**Working data**
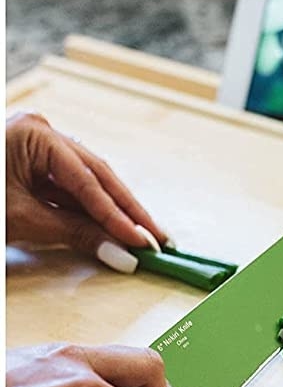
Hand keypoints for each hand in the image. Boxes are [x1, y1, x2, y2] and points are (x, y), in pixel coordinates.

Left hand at [6, 112, 167, 265]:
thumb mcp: (21, 220)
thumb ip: (72, 232)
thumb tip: (119, 252)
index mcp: (35, 134)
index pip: (88, 181)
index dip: (118, 215)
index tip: (143, 240)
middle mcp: (40, 133)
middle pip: (94, 175)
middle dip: (125, 210)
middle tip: (156, 237)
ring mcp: (34, 147)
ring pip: (83, 183)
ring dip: (109, 211)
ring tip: (139, 235)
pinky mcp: (29, 166)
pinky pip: (65, 187)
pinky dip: (84, 209)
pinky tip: (110, 227)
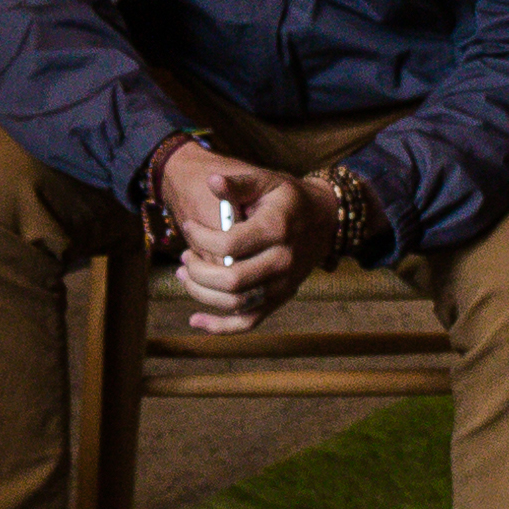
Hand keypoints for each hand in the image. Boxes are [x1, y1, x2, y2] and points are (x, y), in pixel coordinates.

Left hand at [156, 141, 326, 331]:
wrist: (325, 221)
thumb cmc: (288, 199)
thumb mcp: (267, 181)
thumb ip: (239, 184)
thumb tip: (212, 181)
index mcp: (277, 230)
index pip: (229, 245)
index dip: (201, 237)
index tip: (189, 226)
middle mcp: (282, 262)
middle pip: (232, 281)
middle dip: (199, 271)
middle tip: (185, 256)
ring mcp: (282, 286)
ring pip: (236, 304)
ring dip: (202, 294)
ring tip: (184, 275)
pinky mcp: (279, 300)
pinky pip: (249, 322)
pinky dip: (221, 327)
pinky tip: (195, 321)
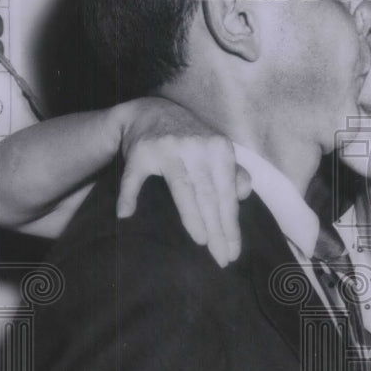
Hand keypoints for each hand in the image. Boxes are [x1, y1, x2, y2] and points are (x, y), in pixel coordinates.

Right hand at [110, 97, 250, 266]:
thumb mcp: (216, 151)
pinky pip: (134, 178)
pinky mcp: (141, 151)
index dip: (231, 225)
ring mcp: (167, 147)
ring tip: (201, 241)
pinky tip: (126, 213)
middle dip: (217, 230)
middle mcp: (196, 147)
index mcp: (219, 149)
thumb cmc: (190, 140)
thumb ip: (232, 174)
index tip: (233, 252)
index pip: (227, 194)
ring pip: (182, 189)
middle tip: (221, 259)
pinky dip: (128, 195)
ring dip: (192, 217)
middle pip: (209, 195)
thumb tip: (244, 195)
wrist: (151, 111)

**Work to be completed**
If a record holds a picture, leave the picture out and transcribe everything else exactly.

**Result of the task**
Hand keypoints for each hand in the image. Boxes are [x1, y1, x2, y2] and points are (x, y), in pixel coordinates.

Left hand at [6, 112, 167, 265]:
thumb mcp: (21, 220)
thumb ip: (72, 232)
thumb tip: (119, 252)
index mcp: (35, 134)
index pip: (88, 181)
index dip: (118, 215)
index tip: (143, 240)
middle mcp: (40, 133)
middle pip: (94, 175)
middle dip: (125, 210)
middle tip: (156, 237)
ring mcp: (34, 147)
ring pip: (83, 183)
ring dip: (109, 211)
ring tip: (139, 235)
pinky mcp: (29, 166)
pinky pip: (65, 187)
pinky dip: (84, 209)
pinky tip: (110, 227)
Hand keypoints for each hand in the image. Boxes are [x1, y1, x2, y2] and points are (x, y), in pixel coordinates.

Left hand at [156, 141, 326, 331]:
wrist: (325, 221)
thumb cmc: (288, 199)
thumb mcp: (267, 181)
thumb ip: (239, 184)
thumb tip: (212, 181)
index mcp: (277, 230)
index pip: (229, 245)
index dip: (201, 237)
index tip: (189, 226)
middle mcp: (282, 262)
middle pip: (232, 281)
middle dip: (199, 271)
middle tip: (185, 256)
ring mcp: (282, 286)
ring pip: (236, 304)
ring dip: (202, 294)
ring tip: (184, 275)
pinky mcp: (279, 300)
pinky pip: (249, 322)
pinky dip: (221, 327)
pinky tip: (195, 321)
Hand keypoints for each hand in the image. Boxes are [x1, y1, x2, y2] and points are (x, y), in pixel coordinates.

Right hand at [110, 97, 250, 266]:
thumb mcp: (216, 151)
pinky pip: (134, 178)
pinky mcp: (141, 151)
index dip: (231, 225)
ring mcp: (167, 147)
ring tip: (201, 241)
pinky tip: (126, 213)
middle dip: (217, 230)
middle mcp: (196, 147)
index mcp: (219, 149)
thumb cmc: (190, 140)
thumb ip: (232, 174)
index tip: (233, 252)
index pip: (227, 194)
ring pip: (182, 189)
middle tip: (221, 259)
pinky dip: (128, 195)
ring dip: (192, 217)
middle pip: (209, 195)
thumb tip: (244, 195)
wrist: (151, 111)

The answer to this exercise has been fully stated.